**Work to complete**.
Emit an exact copy of the lines running from the start of the records to the line containing "To receive feedback", both included.

(Saved entries)
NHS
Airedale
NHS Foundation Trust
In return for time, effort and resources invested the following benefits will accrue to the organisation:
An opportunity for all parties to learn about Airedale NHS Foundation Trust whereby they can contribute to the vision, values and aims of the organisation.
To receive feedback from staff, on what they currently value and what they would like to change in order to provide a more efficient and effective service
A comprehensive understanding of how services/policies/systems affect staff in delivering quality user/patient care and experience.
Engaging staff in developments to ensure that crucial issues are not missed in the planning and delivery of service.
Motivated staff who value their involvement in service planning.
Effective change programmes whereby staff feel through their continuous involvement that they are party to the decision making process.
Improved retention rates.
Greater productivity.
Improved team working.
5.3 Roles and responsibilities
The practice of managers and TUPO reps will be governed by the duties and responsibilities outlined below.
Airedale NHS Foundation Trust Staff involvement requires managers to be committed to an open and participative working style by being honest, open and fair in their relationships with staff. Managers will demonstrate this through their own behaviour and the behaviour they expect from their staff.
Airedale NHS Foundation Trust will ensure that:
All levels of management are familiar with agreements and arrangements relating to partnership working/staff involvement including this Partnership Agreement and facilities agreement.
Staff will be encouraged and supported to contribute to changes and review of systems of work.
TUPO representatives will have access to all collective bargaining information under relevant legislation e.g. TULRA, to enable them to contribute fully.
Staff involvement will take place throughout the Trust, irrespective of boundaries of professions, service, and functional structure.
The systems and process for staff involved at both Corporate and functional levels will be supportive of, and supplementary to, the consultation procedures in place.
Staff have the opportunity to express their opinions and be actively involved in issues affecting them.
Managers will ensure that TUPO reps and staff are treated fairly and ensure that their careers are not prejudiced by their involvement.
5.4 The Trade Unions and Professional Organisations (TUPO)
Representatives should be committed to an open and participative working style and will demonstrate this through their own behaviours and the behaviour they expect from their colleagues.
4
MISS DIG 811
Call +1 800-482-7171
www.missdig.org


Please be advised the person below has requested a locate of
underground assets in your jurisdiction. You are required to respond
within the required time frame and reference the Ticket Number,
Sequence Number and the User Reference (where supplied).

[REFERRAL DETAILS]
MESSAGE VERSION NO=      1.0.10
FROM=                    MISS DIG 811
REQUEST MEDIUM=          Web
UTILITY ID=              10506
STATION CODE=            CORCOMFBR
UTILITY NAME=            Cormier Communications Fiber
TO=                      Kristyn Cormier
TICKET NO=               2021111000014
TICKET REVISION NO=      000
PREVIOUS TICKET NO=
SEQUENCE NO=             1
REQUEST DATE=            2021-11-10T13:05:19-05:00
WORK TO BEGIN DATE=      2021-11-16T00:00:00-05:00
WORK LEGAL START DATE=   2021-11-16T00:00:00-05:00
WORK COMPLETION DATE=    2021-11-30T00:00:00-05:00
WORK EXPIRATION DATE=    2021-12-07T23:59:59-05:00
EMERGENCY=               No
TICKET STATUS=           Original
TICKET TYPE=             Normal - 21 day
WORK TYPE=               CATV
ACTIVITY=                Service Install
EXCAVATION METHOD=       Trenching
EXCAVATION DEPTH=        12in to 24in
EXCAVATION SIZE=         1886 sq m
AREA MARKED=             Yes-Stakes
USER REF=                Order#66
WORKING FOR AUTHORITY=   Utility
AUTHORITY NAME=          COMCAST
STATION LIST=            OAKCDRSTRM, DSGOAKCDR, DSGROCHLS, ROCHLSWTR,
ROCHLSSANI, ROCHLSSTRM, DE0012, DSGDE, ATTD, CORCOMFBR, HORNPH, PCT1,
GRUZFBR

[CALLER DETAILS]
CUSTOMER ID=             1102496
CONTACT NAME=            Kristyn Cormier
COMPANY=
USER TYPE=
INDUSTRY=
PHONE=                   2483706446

**Solution for this problem**.
NHS
Airedale
NHS Foundation Trust
In return for time, effort and resources invested the following benefits will accrue to the organisation:
An opportunity for all parties to learn about Airedale NHS Foundation Trust whereby they can contribute to the vision, values and aims of the organisation.
To receive feedback from staff, on what they currently value and what they would like to change in order to provide a more efficient and effective service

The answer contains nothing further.